* _Selected excerpt_:
# A proposed DAQ system for a calorimeter at the International Linear Collider

CALICE-UK contributors from Cambridge(?), Edinburgh, Imperial, Manchester(?), UCL

9 November 2004

#### Abstract

This note currently describes all thoughts and ideas on the subject of R&D for a data acquisition system for a calorimeter at the future linear collider. It is not yet a technical note nor a proposal draft to the funding agency; both are contained. It is partly a copy of Paul's ECFA talk, the minutes from the brainstorming meeting and subsequent brainstorming at UCL.

### 1 Introduction

With the recent decision on the accelerator technology to be used for a future International Linear Collider (ILC), detector R&D can become more focused. The time-line for the an R&D programme is also clearer with, assuming a technical design report to be written by 2009, five years to define the make-up of a given sub-detector. Within the CALICE collaboration, which is designing a calorimeter for the ILC, a collection of UK groups (CALICE-UK) are part of the initial effort to prototype a calorimeter composed of silicon and tungsten [1]. The electromagnetic section of the calorimeter (ECAL) is expected to take test-beam data using single electrons at DESY later this year. The UK has designed and built electronics to readout the ECAL [2] and will play a lead rôle in the coming data-taking period. Building on this expertise, CALICE-UK is defining its R&D programme with a significant part of it being the design of the data acquisition (DAQ) system for a future calorimeter.

This document details such a programme for three years of research effort which is split into several parts. The main aim is to start an R&D programme which will work towards designing the actual DAQ system of the future calorimeter. The lead technology for this is the combination of silicon and tungsten as proposed by the CALICE collaboration. Hence the generic DAQ system proposed will aim to read out data from such a calorimeter. The parameters of the superconducting accelerator design and calorimeter structure and properties which impinge upon considerations of the DAQ system for a calorimeter are discussed in Section 2. The generic DAQ system is described in Section 3 outlining the concept, the ideas for future R&D and possible technology solutions.

Two further aspects to this three year proposal are detailed in Sections 4 and 5. The very front end (VFE) chip is being designed in France and we propose to collaborate with the French groups and provide the read-out for the VFE chip for test-beams sometime in 2006. The other aspect of the DAQ programme is related to another work-package in this proposal which will investigate a new design of calorimeter using monolithic active pixel sensors (MAPS) instead of silicon diodes. This is a challenging new concept and is described in detail in that work-package. Such a design will also require a different DAQ concept which we, in the UK, will provide with the goal of again taking test-beam data to see if this design would be possible for a future calorimeter.

(Stored items from a collection)
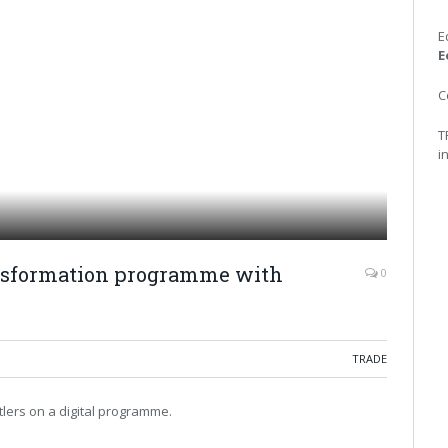
E
E
C
T
i
ransformation programme with
0
TRADE
lers on a digital programme.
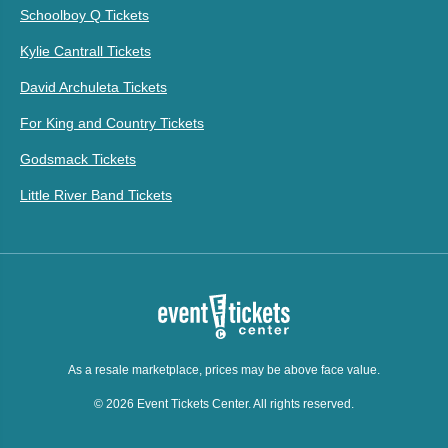
Schoolboy Q Tickets
Kylie Cantrall Tickets
David Archuleta Tickets
For King and Country Tickets
Godsmack Tickets
Little River Band Tickets
As a resale marketplace, prices may be above face value.
© 2026 Event Tickets Center. All rights reserved.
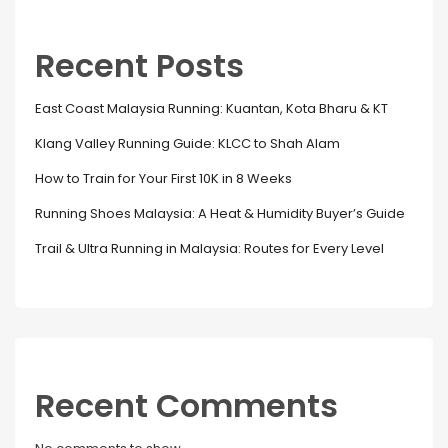
Recent Posts
East Coast Malaysia Running: Kuantan, Kota Bharu & KT
Klang Valley Running Guide: KLCC to Shah Alam
How to Train for Your First 10K in 8 Weeks
Running Shoes Malaysia: A Heat & Humidity Buyer’s Guide
Trail & Ultra Running in Malaysia: Routes for Every Level
Recent Comments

* _Exercises to complete_:
A – According to the DAQ proposal, which two materials compose the calorimeter that CALICE-UK is helping to prototype?
B – Reproduce all the records with "Tickets" renamed to "Passes" wherever it occurs, leaving every other word unchanged and omitting the pictures.
The text and the records are independent materials unrelated to each other.

* _Responses to the exercise_:
A – Silicon and tungsten.

B –
E
E
C
T
i
ransformation programme with
0
TRADE
lers on a digital programme.
Schoolboy Q Passes
Kylie Cantrall Passes
David Archuleta Passes
For King and Country Passes
Godsmack Passes
Little River Band Passes
As a resale marketplace, prices may be above face value.
© 2026 Event Passes Center. All rights reserved.
Recent Posts
East Coast Malaysia Running: Kuantan, Kota Bharu & KT
Klang Valley Running Guide: KLCC to Shah Alam
How to Train for Your First 10K in 8 Weeks
Running Shoes Malaysia: A Heat & Humidity Buyer’s Guide
Trail & Ultra Running in Malaysia: Routes for Every Level
Recent Comments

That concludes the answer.